We were up well before dawn as the conventional wisdom is that you start your hikes up the dunes just as the sun is rising. The dune we wanted to climb was in a remote part of the national park and having four-wheel drive was no guarantee that you wouldn't get stuck. I know a little about driving in rough terrain and I groaned loudly when the truck in front of us slowed to a crawl and then stopped completely in a particularly rough section. Keeping the engine RPM high and shifting into low range, I was able to swerve around them and keep moving – in the rear view mirror, I could tell that the cautious driver was going to spend a good deal of the morning trying to get his truck unstuck. Climbing the dunes was fun although coming down was more fun that hiking up.


That night we stayed at a farm that has rooms available for travelers, which is common in Namibia, right next to Duwisb Castle.
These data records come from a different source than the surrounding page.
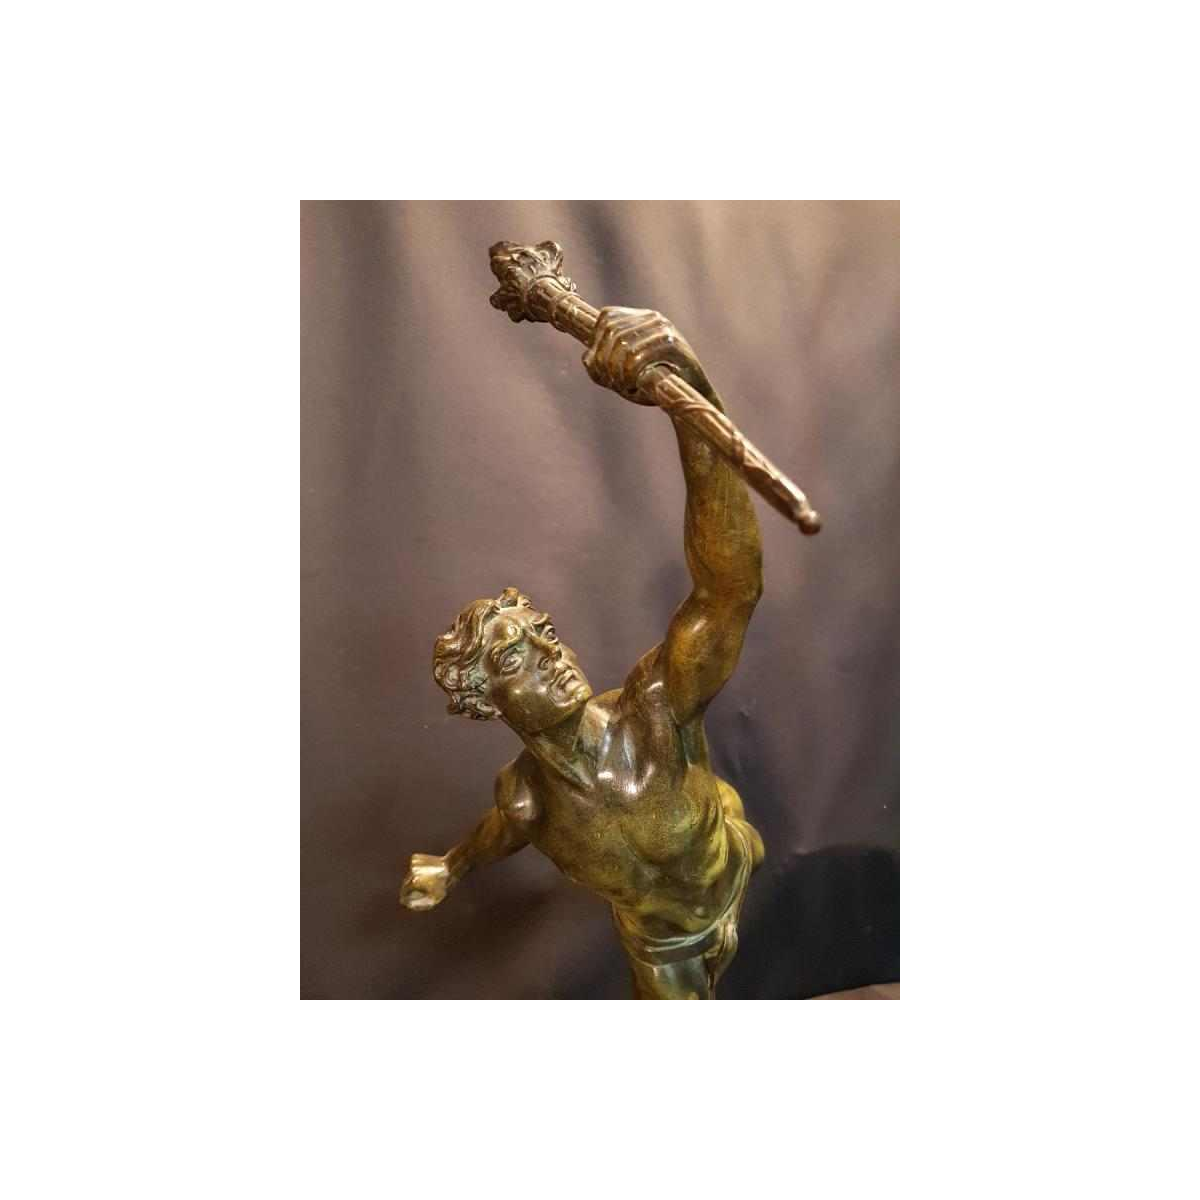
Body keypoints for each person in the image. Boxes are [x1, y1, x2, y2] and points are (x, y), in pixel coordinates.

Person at [400, 307, 766, 999]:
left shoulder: (655, 709)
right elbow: (499, 833)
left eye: (544, 634)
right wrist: (451, 867)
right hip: (664, 944)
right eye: (517, 660)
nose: (551, 654)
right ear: (484, 701)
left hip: (740, 867)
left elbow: (728, 590)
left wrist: (690, 393)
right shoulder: (528, 800)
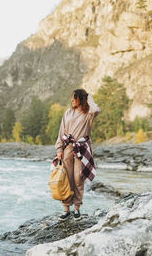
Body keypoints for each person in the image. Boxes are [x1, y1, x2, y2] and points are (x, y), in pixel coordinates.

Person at [54, 89, 101, 221]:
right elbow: (61, 131)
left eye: (74, 98)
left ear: (81, 98)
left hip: (82, 148)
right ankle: (66, 209)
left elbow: (96, 109)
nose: (72, 100)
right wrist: (59, 149)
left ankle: (76, 209)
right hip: (67, 148)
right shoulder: (68, 112)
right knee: (66, 179)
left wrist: (89, 97)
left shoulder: (88, 114)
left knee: (78, 179)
As we toured the castle, we learned that it was built in 1908 from materials wholly imported from Germany. Helga and René, who are from Austria, were having a delightful time in Namibia as German is an unofficial language that almost everyone speaks. Our host that night kept us entranced with story after story, including one that captured my imagination about the interment of thousands of men of German ancestry from Namibia (then called German South West Africa) into camps in South Africa at the beginning of World War I. This left hundreds of women to manage the huge cattle stations that their now-interned husbands used to operate – almost overnight. With the harsh climate, the rationing of fuel and the enormous size of these ranches, it was amazing that tough men could survive. That the women where able to succeed and even take many of the ranches from being heavily in debt to being profitable is nothing short of a terrific basis for a remarkable book.
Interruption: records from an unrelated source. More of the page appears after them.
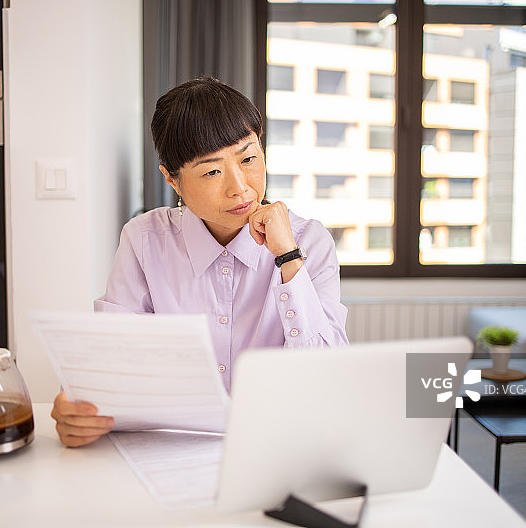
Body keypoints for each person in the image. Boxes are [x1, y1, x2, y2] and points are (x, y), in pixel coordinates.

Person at [51, 76, 348, 447]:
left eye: (249, 158)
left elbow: (328, 374)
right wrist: (79, 410)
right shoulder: (145, 239)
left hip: (277, 445)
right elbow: (107, 359)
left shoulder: (308, 241)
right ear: (173, 180)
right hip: (172, 449)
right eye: (211, 171)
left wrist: (288, 258)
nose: (240, 187)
Someone had told us that the Fish River Canyon was second in size only to the Grand Canyon of the southwest United States and worthy of a visit. It was on the border of South Africa and took us most of the day to drive there, the flat tire we had on the way only slowed us down a little (many people advise that when you're renting a car in Namibia, insist that it comes with two spare tires – we hadn't). We paid our fee to enter the national park but we came to a place where the road forded the river, which is usually shallow and slow moving, however, that day, due to some extraordinary rains to the north, the brown river was raging, with high waves and much white water. This meant that we had to turn around, drive to where there was a bridge that went across the river and then make our way into the canyon, a detour of about 300 kilometers.

Once back in Luderitz, we cast off the mooring and made our way to Walvis Bay, about 150 miles to the north. This was an important stop for us as we would need to provision for our passage to St. Helena, the small island in the South Atlantic, about 1,200 miles away. Rendezvousing with Helga and René again, we rented a car and drove to Swakopmund, a very German town about 30 miles from Walvis Bay. Everything about the small city was quaint and charming, with fabulous restaurants and great places for coffee. We were able to buy good German sausages, cheeses and breads, promising passage meals that would be unique and delicious.
Flamingos of Walvis Bay
In retrospect, I am worried that we almost missed Namibia based on the woman we met in Chagos, who said the weather was bad. Not only was the weather we had very good but we loved the country and really enjoyed ourselves there. The spectacular beauty – often rough and rugged – and the over-the-top friendliness of the people will be memories that we'll never forget..


1 comment:

  1. Fabulous pictures, wished we had the time to explore there. Cheers, from Tobago.